- The problem -
All lines of the data shown below should be output exactly as they stand.

- Provided records -
──────────
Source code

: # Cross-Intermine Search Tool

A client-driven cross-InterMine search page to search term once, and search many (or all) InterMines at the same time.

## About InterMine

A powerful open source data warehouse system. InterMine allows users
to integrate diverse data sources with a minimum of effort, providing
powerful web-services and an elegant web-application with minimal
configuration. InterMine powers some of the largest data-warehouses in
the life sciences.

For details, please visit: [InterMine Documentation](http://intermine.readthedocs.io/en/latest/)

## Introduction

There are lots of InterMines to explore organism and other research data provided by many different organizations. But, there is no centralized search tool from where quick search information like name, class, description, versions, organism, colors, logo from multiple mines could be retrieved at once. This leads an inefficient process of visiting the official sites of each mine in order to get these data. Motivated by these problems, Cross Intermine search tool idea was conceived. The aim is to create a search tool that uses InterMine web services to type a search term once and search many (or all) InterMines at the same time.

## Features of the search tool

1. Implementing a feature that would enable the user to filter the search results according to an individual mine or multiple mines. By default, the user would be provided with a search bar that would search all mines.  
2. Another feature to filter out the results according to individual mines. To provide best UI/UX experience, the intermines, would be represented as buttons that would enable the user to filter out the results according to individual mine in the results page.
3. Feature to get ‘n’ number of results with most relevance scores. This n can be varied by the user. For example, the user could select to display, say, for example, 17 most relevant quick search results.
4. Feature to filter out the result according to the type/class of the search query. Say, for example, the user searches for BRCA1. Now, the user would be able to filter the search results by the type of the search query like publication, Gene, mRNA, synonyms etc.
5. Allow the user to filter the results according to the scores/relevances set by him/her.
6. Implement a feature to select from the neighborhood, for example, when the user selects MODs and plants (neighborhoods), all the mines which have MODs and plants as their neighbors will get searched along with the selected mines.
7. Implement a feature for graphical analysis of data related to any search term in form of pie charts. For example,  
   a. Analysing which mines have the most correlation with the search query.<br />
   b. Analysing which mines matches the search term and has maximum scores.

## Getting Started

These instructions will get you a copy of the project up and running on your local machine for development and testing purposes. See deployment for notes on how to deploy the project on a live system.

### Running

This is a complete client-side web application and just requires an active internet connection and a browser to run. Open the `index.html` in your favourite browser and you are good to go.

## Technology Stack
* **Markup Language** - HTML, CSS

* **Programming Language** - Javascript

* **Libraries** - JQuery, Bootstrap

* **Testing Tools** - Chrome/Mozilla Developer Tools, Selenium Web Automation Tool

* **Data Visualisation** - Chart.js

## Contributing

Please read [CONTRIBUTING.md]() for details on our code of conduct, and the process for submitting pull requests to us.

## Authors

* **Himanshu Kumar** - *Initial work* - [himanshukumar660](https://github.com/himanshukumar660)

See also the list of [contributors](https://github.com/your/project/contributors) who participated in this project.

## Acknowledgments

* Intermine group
──────────
- Expected output -
Source code

: # Cross-Intermine Search Tool

A client-driven cross-InterMine search page to search term once, and search many (or all) InterMines at the same time.

## About InterMine

A powerful open source data warehouse system. InterMine allows users
to integrate diverse data sources with a minimum of effort, providing
powerful web-services and an elegant web-application with minimal
configuration. InterMine powers some of the largest data-warehouses in
the life sciences.

For details, please visit: [InterMine Documentation](http://intermine.readthedocs.io/en/latest/)

## Introduction

There are lots of InterMines to explore organism and other research data provided by many different organizations. But, there is no centralized search tool from where quick search information like name, class, description, versions, organism, colors, logo from multiple mines could be retrieved at once. This leads an inefficient process of visiting the official sites of each mine in order to get these data. Motivated by these problems, Cross Intermine search tool idea was conceived. The aim is to create a search tool that uses InterMine web services to type a search term once and search many (or all) InterMines at the same time.

## Features of the search tool

1. Implementing a feature that would enable the user to filter the search results according to an individual mine or multiple mines. By default, the user would be provided with a search bar that would search all mines.  
2. Another feature to filter out the results according to individual mines. To provide best UI/UX experience, the intermines, would be represented as buttons that would enable the user to filter out the results according to individual mine in the results page.
3. Feature to get ‘n’ number of results with most relevance scores. This n can be varied by the user. For example, the user could select to display, say, for example, 17 most relevant quick search results.
4. Feature to filter out the result according to the type/class of the search query. Say, for example, the user searches for BRCA1. Now, the user would be able to filter the search results by the type of the search query like publication, Gene, mRNA, synonyms etc.
5. Allow the user to filter the results according to the scores/relevances set by him/her.
6. Implement a feature to select from the neighborhood, for example, when the user selects MODs and plants (neighborhoods), all the mines which have MODs and plants as their neighbors will get searched along with the selected mines.
7. Implement a feature for graphical analysis of data related to any search term in form of pie charts. For example,  
   a. Analysing which mines have the most correlation with the search query.<br />
   b. Analysing which mines matches the search term and has maximum scores.

## Getting Started

These instructions will get you a copy of the project up and running on your local machine for development and testing purposes. See deployment for notes on how to deploy the project on a live system.

### Running

This is a complete client-side web application and just requires an active internet connection and a browser to run. Open the `index.html` in your favourite browser and you are good to go.

## Technology Stack
* **Markup Language** - HTML, CSS

* **Programming Language** - Javascript

* **Libraries** - JQuery, Bootstrap

* **Testing Tools** - Chrome/Mozilla Developer Tools, Selenium Web Automation Tool

* **Data Visualisation** - Chart.js

## Contributing

Please read [CONTRIBUTING.md]() for details on our code of conduct, and the process for submitting pull requests to us.

## Authors

* **Himanshu Kumar** - *Initial work* - [himanshukumar660](https://github.com/himanshukumar660)

See also the list of [contributors](https://github.com/your/project/contributors) who participated in this project.

## Acknowledgments

* Intermine group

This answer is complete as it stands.